A London restaurant is serving up a full English breakfast with a twist. While the dishes sound rather commonplace - bacon, scrambled eggs, pancakes with maple syrup, toast with whipped butter - the novelty is that they are gelato flavors. Yes, gelato, the Italian version of ice cream.
“We wanted to create something different, something fun, and we thought gelato can be eaten at any time of day,” Ashish Saggar, the mastermind behind Comboco’s frozen delicacies, told TODAY.com.
Honing in on American tastes, Saggar has also designed a range of “cereal milk” flavors that taste just like the sweet milk in your bowl after you have eaten Coco Pops, Cinnamon Grahams or Cap’n Crunch’s Peanut Butter Crunch – a concept first made popular stateside by Momofuku Milk Bar in New York City.
The café is in the heart of London’s Soho district, a vibrant area known for its eclectic mix of world-renowned West End musicals, an out-and-proud gay scene, and a tourist-friendly Chinatown. So, Comboco’s “Ice Cream for Breakfast” menu offers something for everyone, starting at £3 ($4.65) a scoop.
There’s Greek yoghurt gelato with granola and fruit compote for health aficionados.
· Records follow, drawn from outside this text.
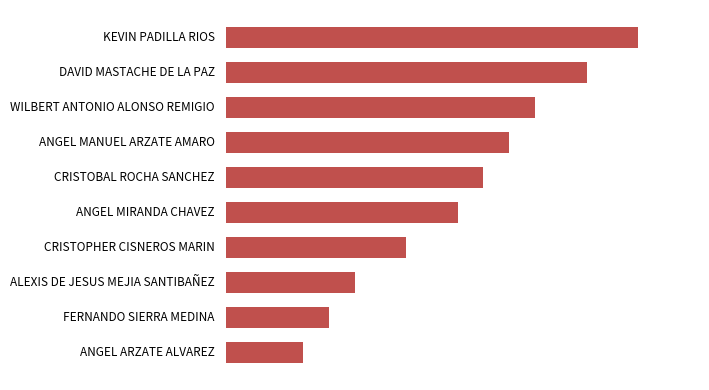

Rank the categories by value from lowest to highest.

ANGEL ARZATE ALVAREZ, FERNANDO SIERRA MEDINA, ALEXIS DE JESUS MEJIA SANTIBAÑEZ, CRISTOPHER CISNEROS MARIN, ANGEL MIRANDA CHAVEZ, CRISTOBAL ROCHA SANCHEZ, ANGEL MANUEL ARZATE AMARO, WILBERT ANTONIO ALONSO REMIGIO, DAVID MASTACHE DE LA PAZ, KEVIN PADILLA RIOS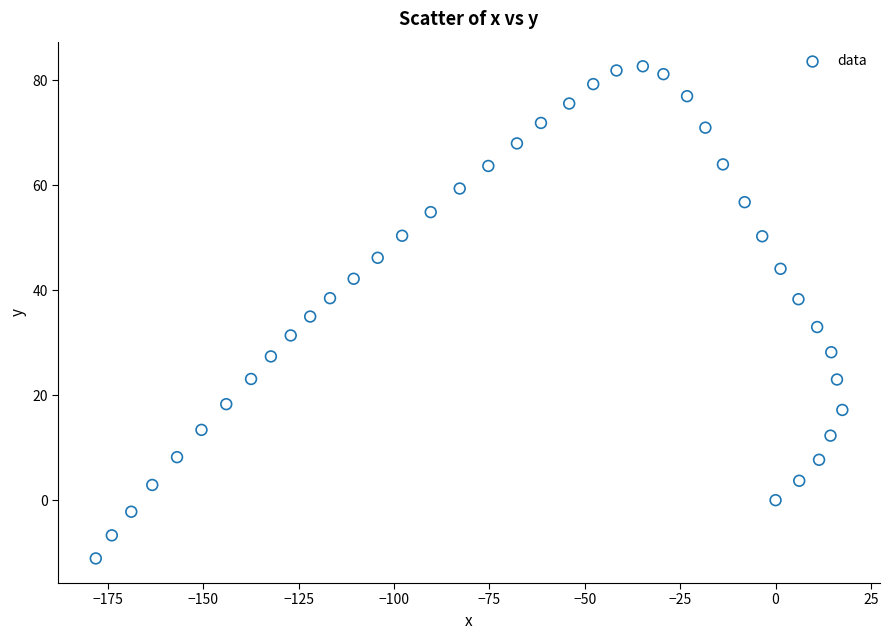

What is the range of X values (max minus min)?

195.7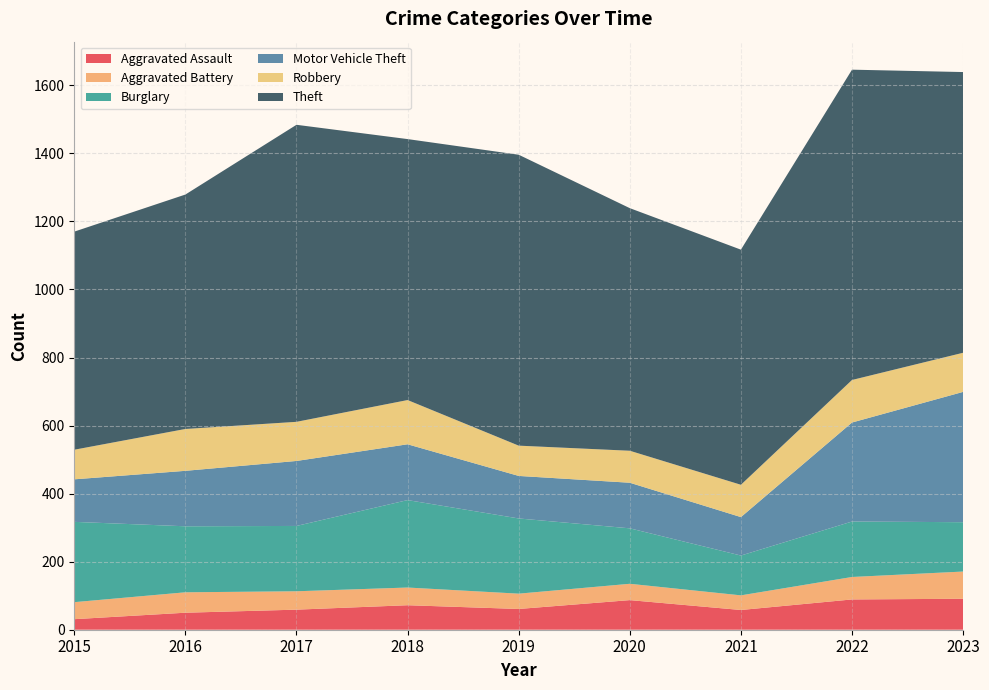

Reading right to left, transcribe all the data shown in this chart.

Aggravated Assault: 2023=91	2022=89	2021=58	2020=87	2019=61	2018=72	2017=59	2016=50	2015=31
Aggravated Battery: 2023=80	2022=66	2021=43	2020=48	2019=45	2018=52	2017=54	2016=60	2015=50
Burglary: 2023=145	2022=163	2021=117	2020=163	2019=221	2018=257	2017=192	2016=194	2015=236
Motor Vehicle Theft: 2023=383	2022=291	2021=113	2020=134	2019=125	2018=164	2017=191	2016=163	2015=125
Robbery: 2023=115	2022=125	2021=95	2020=94	2019=89	2018=130	2017=115	2016=123	2015=87
Theft: 2023=825	2022=912	2021=691	2020=713	2019=855	2018=767	2017=873	2016=689	2015=641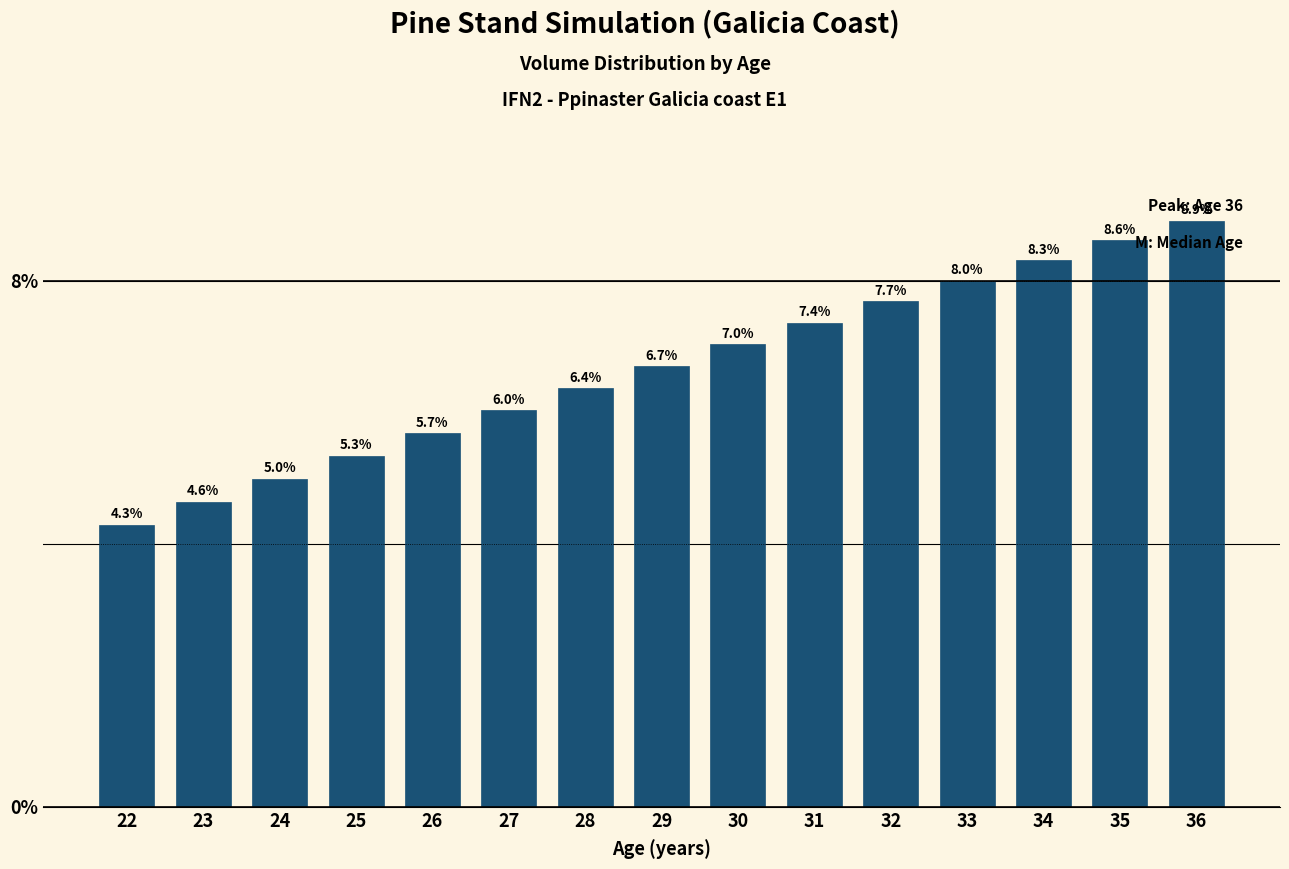

Which has a higher value, 34 or 36?

36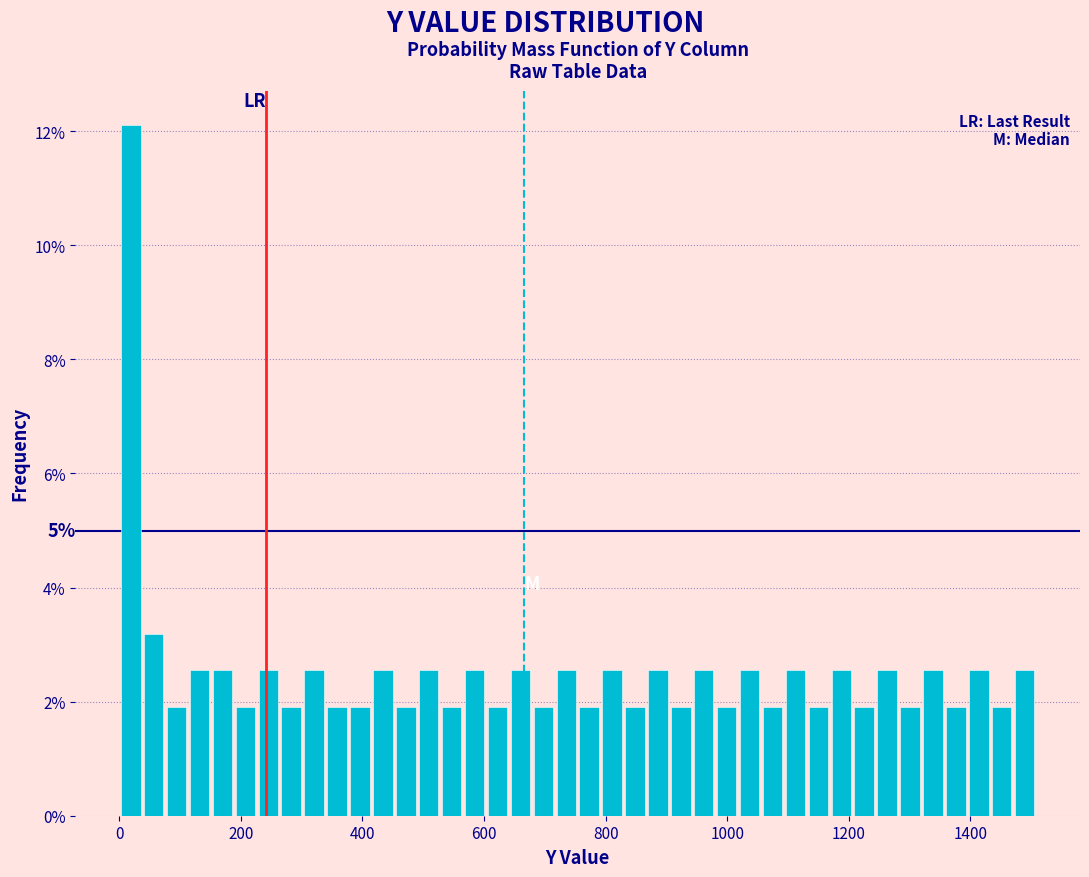

Read against the x-axis, roughly where is the centre of the tallest bar?

20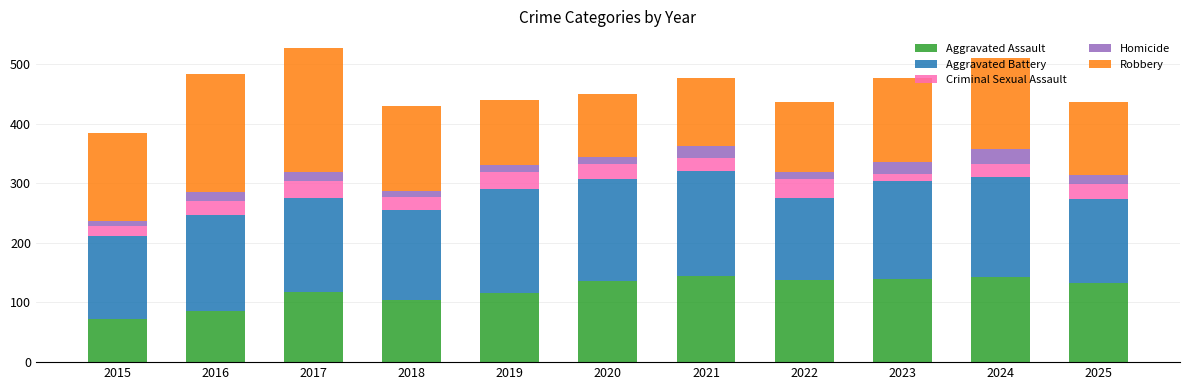

At which label does Aggravated Assault reach its minimum?

2015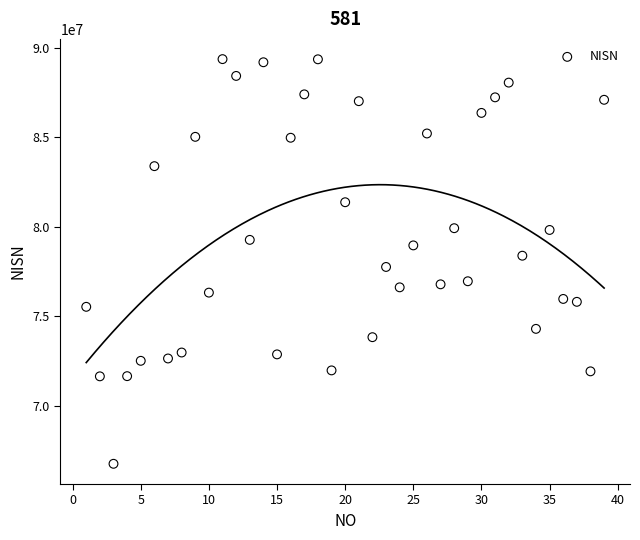

What is the range of Y values (max minus min)?

22613678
It's so good, you wonder why it isn't served as gelato more often!
The toast with whipped butter flavor is rather surprising, as it tastes just like buttered toast but somehow works as a gelato. It is slightly salty and retains the toasty taste of the bread with the velvety smoothness of butter. It is oddly reminiscent of a buttery sweet and salt popcorn. The consistency is a little heavy, but Saggar said they are working on their mix to improve it.
Pancakes and Canadian maple syrup are blended together to create a creamy, wholesome gelato flavor that is indulgent without being sickly sweet. However, I'm not sure I could eat a whole meal of it.
Meanwhile, those recovering from a booze-fuelled night out can opt for a Bloody Mary gelato, spiked with Tabasco and a splash of Worcestershire sauce.
“The idea is that if you need a bit of a hit in the morning, the lime overhauls your body with vitamins C and E and tomatoes contain lycopene which is good for blood flow,” said Saggar. “It should alleviate a hangover, but if that doesn’t do it, the Grey Goose Vodka will!” he added.
Comboco isn’t the first London outlet to offer outlandish ice cream flavors – The Icecreamists caused a stir when they came out with Baby Ga Ga, made from expressed human breast milk, and Gelupo celebrated the Queen’s Diamond Jubilee with a coronation chicken concoction.
But, Saggar isn’t just relying on the hype around his breakfast blends to fuel business.
“People must enjoy the flavor; we are all about the taste,” he said.
The 31-year-old former chartered accountant has an infectious enthusiasm for his creations.
“I’m very passionate about the product,” he said, as he described how his double espresso gelato is made from a blend of 100 percent Arabica beans.
Before serving his first scoop a month ago, Saggar visited Italian gelato factories in Sorrento and Positano -- “where they taught us how Mama would have made it, very natural” – and flew expert makers from Italy to London to work on his set up for a week. He currently has two technicians perfecting his Bloody Mary mix.
While gelato for breakfast sounds indulgent, Comboco tries to keep it as natural as possible. The base gelatos are made of either pasteurized organic milk or probiotic yoghurt. Whole ingredients – such as fresh English strawberries, Scottish raspberries, or more extravagantly, an entire loaf of toast – are mixed in and the concoction is churned slowly as it freezes to give it gelato’s signature dense texture. All flavors must be under nine percent fat to be advertised as gelato. Anything over would be ice cream.
In addition to the breakfast range, salted caramel and toasted pistachio are among the café’s most popular flavors. Real peanut butter appeals to American tourists and basil and mascarpone is another refreshing dessert.
So, what’s next for the gelato aficionado?
“We’re starting [gelato with] savory cheeses with Gorgonzola and walnut and will move toward local English cheeses next,” he said.